Higher is the plant technology, bigger is the problem.

It is possible to minimize this danger by introducing dedicated figures whose primary task is to ensure maximum availability of machines and installations: the technical manager of the plant.
This person has to check the technological efficiency and to carry on organizational and technological solutions (maintenance and production), with a high level of technical responsibility.

Another impact is the flexibility introduced by the need to increase the skills to manage organizations and technologies.

You can no longer resort to low-skilled temporary work but the flexibility must be accompanied by a strategic flexibility built in the medium and long term that requires the activation of plans for training and skills, organization and management development.
This “double-flexibility” setting creates two types of factory employers: steady workers, highly skilled and temporary workers those with lower skills.
The difficulties that arise in the relationship between these two types of workers, sometimes accentuated by belonging to different cultures, must be addressed.

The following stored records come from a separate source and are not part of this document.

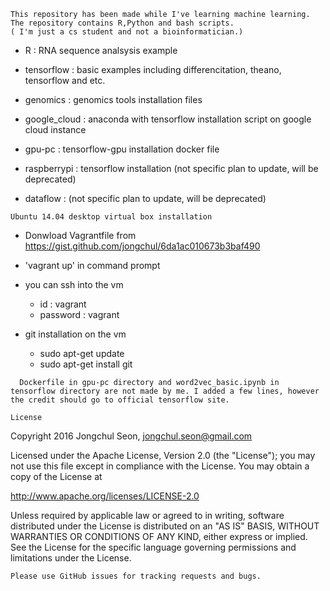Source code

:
 ```
This repository has been made while I've learning machine learning. 
The repository contains R,Python and bash scripts. 
( I'm just a cs student and not a bioinformatician.)
```

  - R : RNA sequence analsysis example 
  
  - tensorflow : basic examples including differencitation, theano, tensorflow and etc.
  
  - genomics : genomics tools installation files
  
  - google_cloud : anaconda with tensorflow installation script on google cloud instance 
  
  - gpu-pc : tensorflow-gpu installation docker file
  
  - raspberrypi : tensorflow installation (not specific plan to update, will be deprecated)
  
  - dataflow : (not specific plan to update, will be deprecated)
  
```
Ubuntu 14.04 desktop virtual box installation
```

- Donwload Vagrantfile from https://gist.github.com/jongchul/6da1ac010673b3baf490 
   
- 'vagrant up' in command prompt  

- you can ssh into the vm 
  - id : vagrant 
  - password : vagrant  

- git installation on the vm 
    - sudo apt-get update
    - sudo apt-get install git
 
```
  Dockerfile in gpu-pc directory and word2vec_basic.ipynb in tensorflow directory are not made by me. I added a few lines, however the credit should go to official tensorflow site.
```

```
License
```

Copyright 2016 Jongchul Seon, jongchul.seon@gmail.com

Licensed under the Apache License, Version 2.0 (the "License"); you may not use this file except in compliance with the License. You may obtain a copy of the License at

http://www.apache.org/licenses/LICENSE-2.0

Unless required by applicable law or agreed to in writing, software distributed under the License is distributed on an "AS IS" BASIS, WITHOUT WARRANTIES OR CONDITIONS OF ANY KIND, either express or implied. See the License for the specific language governing permissions and limitations under the License.


```
Please use GitHub issues for tracking requests and bugs.
```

One way to address the problems introduced by the flexibility and reduce the costs that they entail, is to design and produce products and production processes with mushroom structure.

This means that the products must be very similar and so standardized in the first part of the process, while the differentiation must be activated as downstream as possible in the production process.
Therefore, the number of components that make up the product must be kept very low in the first part of the process and then proliferate in the final parts.
In this way there is a flexibility that coexists with standardization.

This model defined Design to Logistic allows to have a part of the production stable, repetitive and standardized, in the most upstream processes where the goals are the simplicity and efficiency, allowing at the same time to have a part of the processes places further downstream able to respond to customer needs and market changes (where the primary objective is flexibility).
The people who work in the two parts of the process (upstream and downstream) have to own different characteristics, professional backgrounds and education.